I just finished reading this book while on vacation last week. Don't confuse it with the book "It's Not About the Bike" which was written by Lance Armstrong about his comeback after fighting cancer to win the Tour de France. This book is written by a man named Robert Penn, who apparently has ridden his bicycle almost all of the way around the world. (If I remember correctly, he made it to India but decided to stop for some reason) He often refers to his experiences on his ride throughout the pages.
It's All About the Bike follows Penn around the world as he seeks to build his dream bike. He buys a custom built frame in England, a headset in Portland, OR, a drive train in Italy, and custom wheels in California just to name a few. In doing so, he delves not only into what type of parts he wants and why, but the history of the bicycle itself. He has done a lot of research into how the bicycle has become the machine it is today, virtually unchanged in form for more than 100 years.
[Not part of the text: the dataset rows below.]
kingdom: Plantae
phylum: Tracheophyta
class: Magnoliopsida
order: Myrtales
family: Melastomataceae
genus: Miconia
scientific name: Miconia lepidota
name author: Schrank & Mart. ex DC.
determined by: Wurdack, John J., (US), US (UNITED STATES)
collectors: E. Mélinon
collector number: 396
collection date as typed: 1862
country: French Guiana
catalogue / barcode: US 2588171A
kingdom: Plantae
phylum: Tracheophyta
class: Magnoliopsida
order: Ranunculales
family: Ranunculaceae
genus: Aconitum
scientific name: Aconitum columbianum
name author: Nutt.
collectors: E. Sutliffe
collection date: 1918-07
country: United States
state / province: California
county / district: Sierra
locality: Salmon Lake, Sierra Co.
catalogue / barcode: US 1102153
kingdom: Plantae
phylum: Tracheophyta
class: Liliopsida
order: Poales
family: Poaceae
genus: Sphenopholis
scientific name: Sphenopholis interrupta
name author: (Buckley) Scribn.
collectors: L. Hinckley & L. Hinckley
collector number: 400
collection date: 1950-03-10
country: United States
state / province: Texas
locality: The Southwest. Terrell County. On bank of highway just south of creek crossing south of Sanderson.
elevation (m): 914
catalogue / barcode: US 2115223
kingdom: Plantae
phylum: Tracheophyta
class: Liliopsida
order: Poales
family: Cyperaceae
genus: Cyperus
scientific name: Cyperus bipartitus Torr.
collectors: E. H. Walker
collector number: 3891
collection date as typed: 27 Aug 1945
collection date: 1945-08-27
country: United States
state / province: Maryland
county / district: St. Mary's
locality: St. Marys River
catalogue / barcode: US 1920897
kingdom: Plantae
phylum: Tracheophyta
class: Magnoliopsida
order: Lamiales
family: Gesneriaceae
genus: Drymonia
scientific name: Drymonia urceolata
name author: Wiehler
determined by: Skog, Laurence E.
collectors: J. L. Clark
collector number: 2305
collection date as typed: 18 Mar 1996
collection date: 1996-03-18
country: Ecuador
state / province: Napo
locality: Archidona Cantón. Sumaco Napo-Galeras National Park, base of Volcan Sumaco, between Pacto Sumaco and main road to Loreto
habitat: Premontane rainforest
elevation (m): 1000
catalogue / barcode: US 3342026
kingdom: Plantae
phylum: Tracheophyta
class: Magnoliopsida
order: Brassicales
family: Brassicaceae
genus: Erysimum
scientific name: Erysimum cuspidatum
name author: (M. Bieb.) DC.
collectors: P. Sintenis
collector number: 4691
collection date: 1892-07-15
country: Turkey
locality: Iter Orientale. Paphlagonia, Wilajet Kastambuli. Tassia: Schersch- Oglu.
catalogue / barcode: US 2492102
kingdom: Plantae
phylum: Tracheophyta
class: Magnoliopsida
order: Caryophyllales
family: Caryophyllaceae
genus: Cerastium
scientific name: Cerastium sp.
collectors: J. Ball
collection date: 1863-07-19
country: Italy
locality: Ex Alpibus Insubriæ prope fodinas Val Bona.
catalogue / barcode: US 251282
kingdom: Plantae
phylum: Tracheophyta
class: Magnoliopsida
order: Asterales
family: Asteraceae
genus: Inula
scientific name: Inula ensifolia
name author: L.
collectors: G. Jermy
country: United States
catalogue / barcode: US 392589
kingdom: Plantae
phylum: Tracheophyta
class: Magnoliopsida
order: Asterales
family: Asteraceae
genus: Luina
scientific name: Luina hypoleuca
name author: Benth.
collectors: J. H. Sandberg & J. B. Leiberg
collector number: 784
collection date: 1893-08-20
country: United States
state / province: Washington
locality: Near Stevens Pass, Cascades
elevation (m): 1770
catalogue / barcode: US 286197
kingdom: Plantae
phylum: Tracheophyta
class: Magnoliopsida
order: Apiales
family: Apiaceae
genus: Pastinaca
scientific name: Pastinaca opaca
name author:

These facts and his opinions are presented in a very entertaining manner, for the most part.
The book is very tailored to a reader who loves bicycles. I don't know who else would enjoy reading 36 pages about the history of the bicycle handlebar and steering developments. But if it's your thing, this book is well worth your while. Just as a note, Penn's completed custom dream bike ends up costing him only around 5500 dollars. This may seem like a lot at first thought, but take a trip to your local bike shop and I can almost guarantee that there are bikes in there that sell for around 8000 dollars. Anyway, I recommend this book to anyone interested in the history of the bike.